Evolution and Diffusion of the Michigan State University Tradition of Organizational Communication Network Research
Communication Studies, Dec 2005 by Susskind, Alex M, Schwartz, Donald F, Richards, William D, Johnson, J David
This article documents the 30-year history of communication network research at Michigan State University (M.S.U.), providing a case study of the evolution and diffusion of an academic innovation. Three past and continuing issues for network scholars are identified: a lack of professional reward for developing user-friendly computer programs, unresolved methodological problems, and a need for better theoretical and conceptual frameworks. The narrative also illustrates the difficulty communication as a discipline has in impacting broader intellectual traditions. The story begins with the first doctoral dissertation (Schwartz, 1968) and the first network analysis software program in 1970 (Richards' Negopy), continuing to the last dissertation (Susskind, 1996), and ending in 1998 when J. David Johnson left the M.S.U. faculty. Other major players in the M.S.U. network tradition included David K. Berlo, Eugene Jacobson, Everett M. Rogers, Vincent Farace, Peter Monge, and Erwin Bettinghaus. Ironically, Schwartz and Susskind met in 1998 while Schwartz was preparing to retire from Cornell University and Susskind was starting as an Assistant Professor in a different department, thus providing closure to the M.S.U. network.

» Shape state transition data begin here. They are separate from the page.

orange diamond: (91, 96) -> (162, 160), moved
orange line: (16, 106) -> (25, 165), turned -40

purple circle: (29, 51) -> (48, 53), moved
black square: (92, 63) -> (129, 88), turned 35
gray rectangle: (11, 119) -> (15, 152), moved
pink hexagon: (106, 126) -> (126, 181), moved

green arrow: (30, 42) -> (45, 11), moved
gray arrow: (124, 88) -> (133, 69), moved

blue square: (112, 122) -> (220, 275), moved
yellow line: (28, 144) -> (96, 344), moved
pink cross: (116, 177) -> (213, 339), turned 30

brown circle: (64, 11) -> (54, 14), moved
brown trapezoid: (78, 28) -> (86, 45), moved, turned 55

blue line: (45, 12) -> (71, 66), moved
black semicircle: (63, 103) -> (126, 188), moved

Keywords: Network Analysis; Communication Networks; History of Communication Network Analysis; History of Communication; Evolution of Research Tradition
Recent years have seen a resurgence of interest in network analysis in the social sciences (Biggart & Delbridge, 2004; Monge & Contractor, 2003; Pescosolido & Rubin, 2000; Seary & Richards, 2003; Seary, Richards, McKeown-Eyssen, & Baines, 2005) and even the natural sciences (Barabasi, 2003; Buchanan, 2002; Newman, 2003), owing in part to the development of such heuristic concepts as social capital (Coleman, 1988; Putnam, 2000; Seibert, Kraimer, & Liden, 2001) and structural holes (Burt, 1992,2000; Finlay & Coverdill, 2000; Taylor & Doerful, 2003). Interestingly, as this essay details, communication as a discipline had considerable "first mover" advantage in developing network research, but was never able to capitalize on it for reasons partially revealed in this history of network analysis research at Michigan State University (M.S.U.).

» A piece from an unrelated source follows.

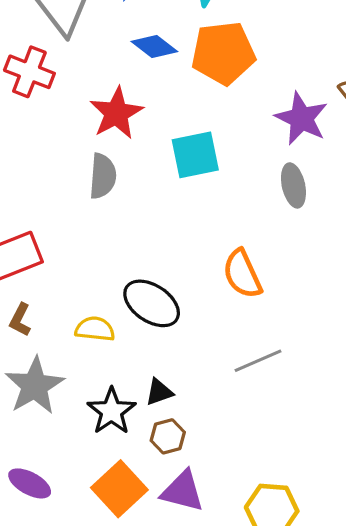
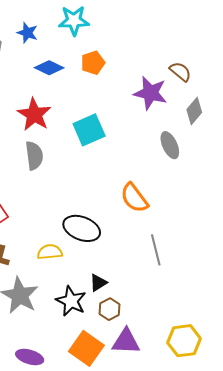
orange pentagon: (223, 53) -> (93, 63), size x0.6
gray ellipse: (293, 185) -> (170, 145), moved
gray line: (258, 361) -> (156, 250), turned -68

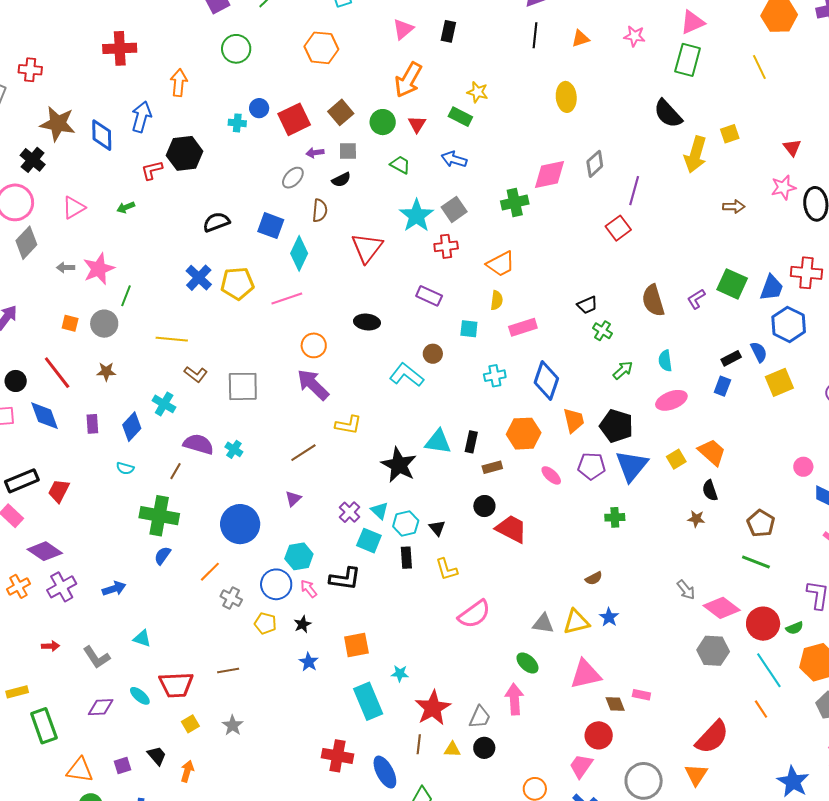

From 1968 to 1998 a series of Ph.D. dissertation studies in the M.S.U. Department of Communication investigated communication networks in organizations. The series began with the joint interests of a graduate student, Donald F. Schwartz, and an adjunct communication graduate faculty member, Eugene Jacobson who was an organizational behavior scholar in psychology. Communication network research at M.S.U. was nurtured over the years primarily by Jacobson and three Communication faculty members: Everett M. Rogers, who was on the M.S.U. faculty from 1964 to 1973 and served as a member of Schwartz's advisory committee; R. Vincent Farace, a faculty member from 1965 to 1987 who was joined on the faculty by Peter Monge, his former student, from the late 1970s through the early 1980s; and J. David Johnson, who completed his M.S.U. Ph.D. in 1978 and joined the M.S.U. Communication faculty in 1988, leaving in 1998. Johnson was a member of Alex Susskind's doctoral committee. Susskind's 1996 dissertation was the last in the M.S.U. series. After Johnson left M.S.U. in 1998, no one on the communication faculty taught network analysis.
Because the early studies were not immediately published, the M.S.U. network research in the late 1960s and early 1970s can be characterized as an "invisible college" (Rogers & Agarwala-Rogers, 1976). So-called invisible colleges form around a revolutionary paradigm where scholars exchange unpublished papers and "commune with each other at small select conferences and seminars" (Price, 1970, cited by Rogers & Agarwala-Rogers, 1976). Most of the "communing" about communication network analysis was within the M.S.U. Department of Communication among faculty and graduate students, but also included M.S.U. Ph.D. alumni, largely at annual International Communication Association (I.C.A.) conferences. Schwartz presented the first conference paper at I.C.A. in 1969. It wasn't until 1972 with establishment of the I.C.A. organizational communication audit project that communication network analysis began to diffuse beyond M.S.U. and the invisible college began to wane. It "went public" with the first published journal article in 1974 by Farace and MacDonald.
This article is the story of the M.S.U. communication network analysis tradition. Our purpose is to document the personal and intellectual history of that work as an illustration of the evolution of an academic innovation in a young discipline. Our narrative illuminates three past and continuing issues for network scholars generally, but it also reveals how a group of academic entrepreneurs failed to confront these problems making it difficult for them to impact larger, more mature academic disciplines. The first issue is a lack of professional reward for developing user-friendly computer programs for network analysis. The innovative work of Bill Richards at M.S.U. yielding one of the first software programs was a fortunate effort that few others attempted early on. Over the years others have accepted the challenge and low professional reward ratio of software development, but in a point-and-click era user-friendliness remains an issue. Second are unresolved methodological problems, such as the reliability and validity of network data and the application of statistics to relational data. As a discipline communication has never developed the specialization of a field like physics where experimentalists and theoreticians serve as a useful counterpoint to each other, with experimentalists constructing ever more sophisticated tools to measure and assess theoretical ideas. Finally, communication has depended on other disciplines for the theoretical and conceptual frameworks that guide our research. Given our relative size and position in the academic firmament, it is only at the early stages of inquiry that we might have the best opportunity to shape broader intellectual traditions.